Dia buka, sudah tahu apa isinya.
Subjek: Pengingat - Pembayaran Sewa Tertunggak
Dari pemilik kos. Lagi.
Sewa bulan ini telat dua minggu. Ditambah bulan lalu yang dia janjikan bakal dicicil—belum dibayar juga.
Bian menutup email itu tanpa membalas.
Dia buka aplikasi mobile banking—saldo: Rp 247.000.
Sewa kos: Rp 1.200.000 per bulan.
Utang warung: Rp 300.000-an.
Tagihan listrik: Rp 150.000.
Proyek desain yang harusnya dibayar minggu lalu? Klien-nya menghilang. Sudah di-read, tidak dibalas. Proyek selesai, tapi pembayaran entah kapan.

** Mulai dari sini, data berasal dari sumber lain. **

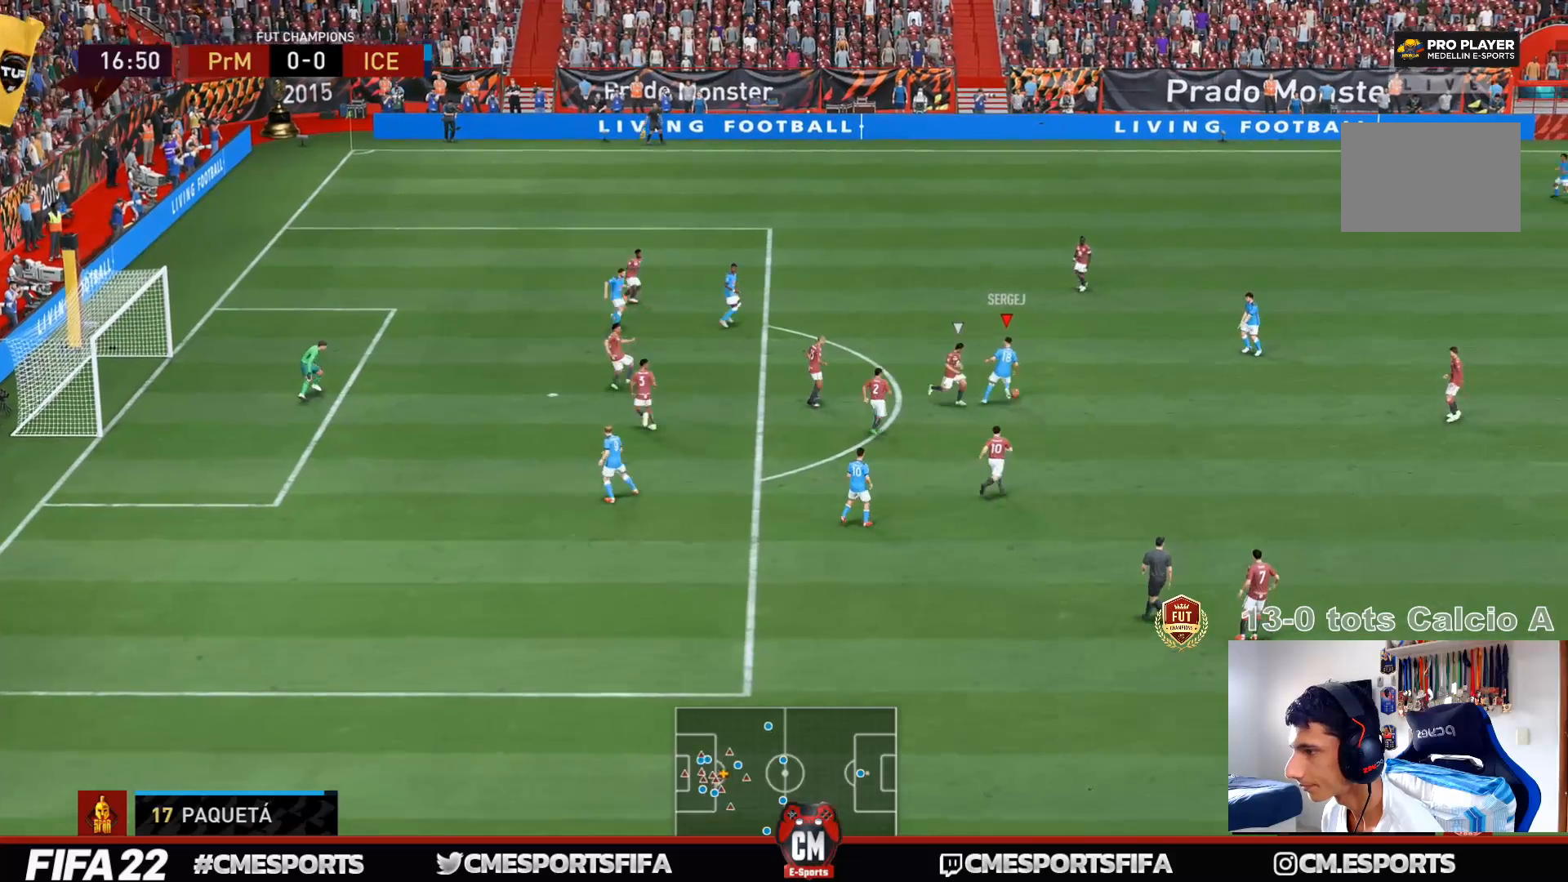
{"dt_ms": 500, "buttons": [], "left_stick": "down", "right_stick": "center", "events": [[467, "left_stick", "down"]]}
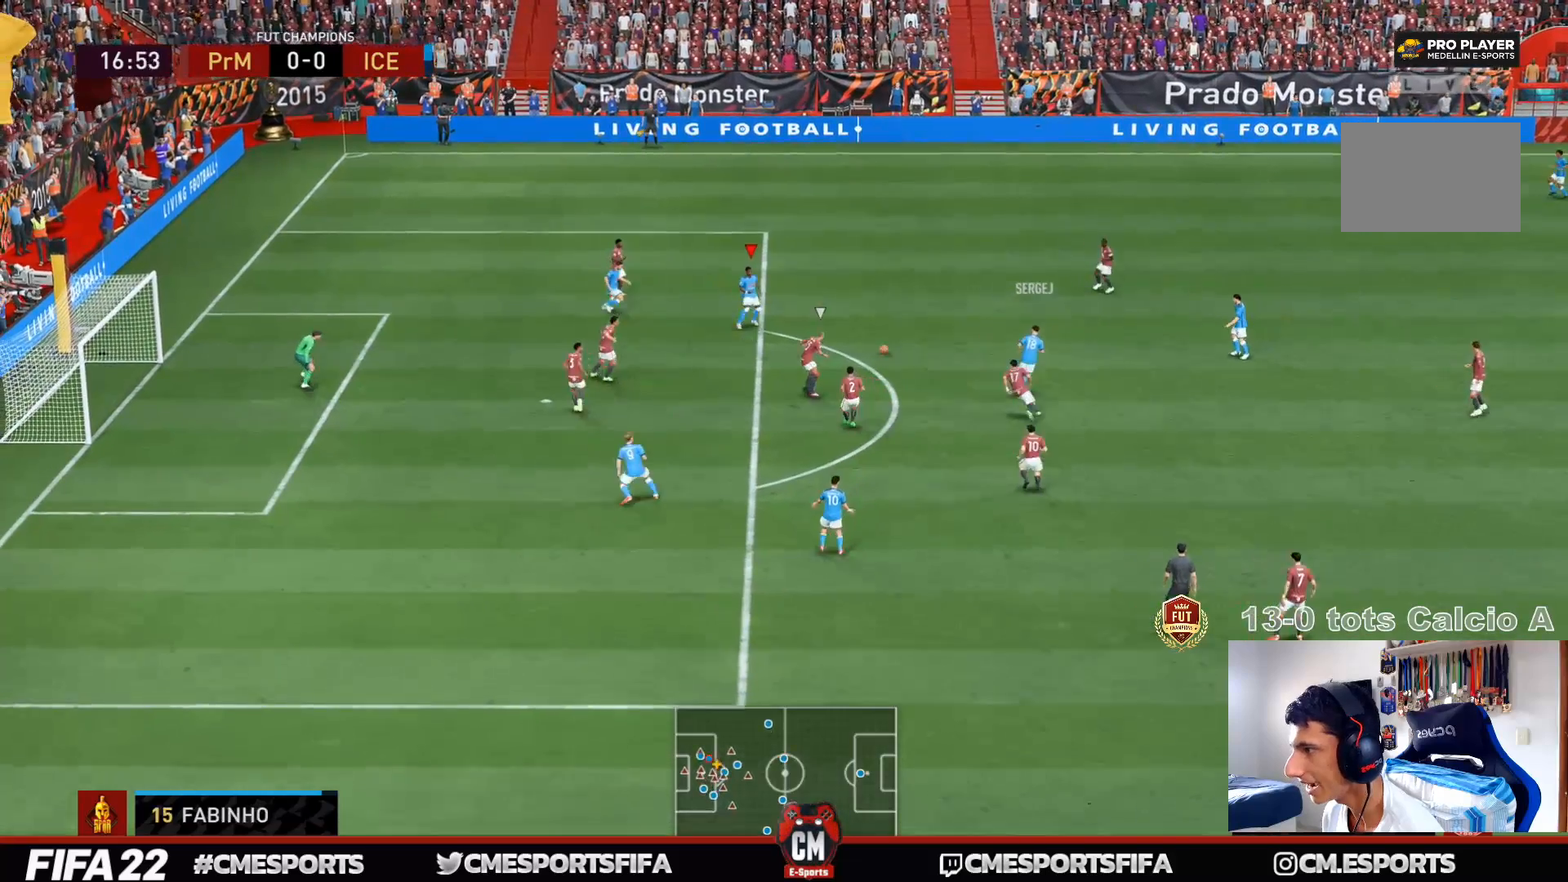
{"dt_ms": 500, "buttons": [], "left_stick": "down", "right_stick": "center", "events": []}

Bian bersandar, menatap plafon kamar yang retak.
Ini bukan pertama kali. Dan mungkin bukan yang terakhir.
Hidup freelance, kata mereka. Kebebasan, kata mereka.
Yang tidak mereka bilang: kecemasan konstan. Ketidakpastian. Perasaan tenggelam perlahan sementara semua orang di sekitarmu terlihat baik-baik saja.
FLASHBACK - 2 MINGGU SEBELUM JEMBATAN:
Bian duduk di depan laptop, video call dengan orang tuanya di Jakarta.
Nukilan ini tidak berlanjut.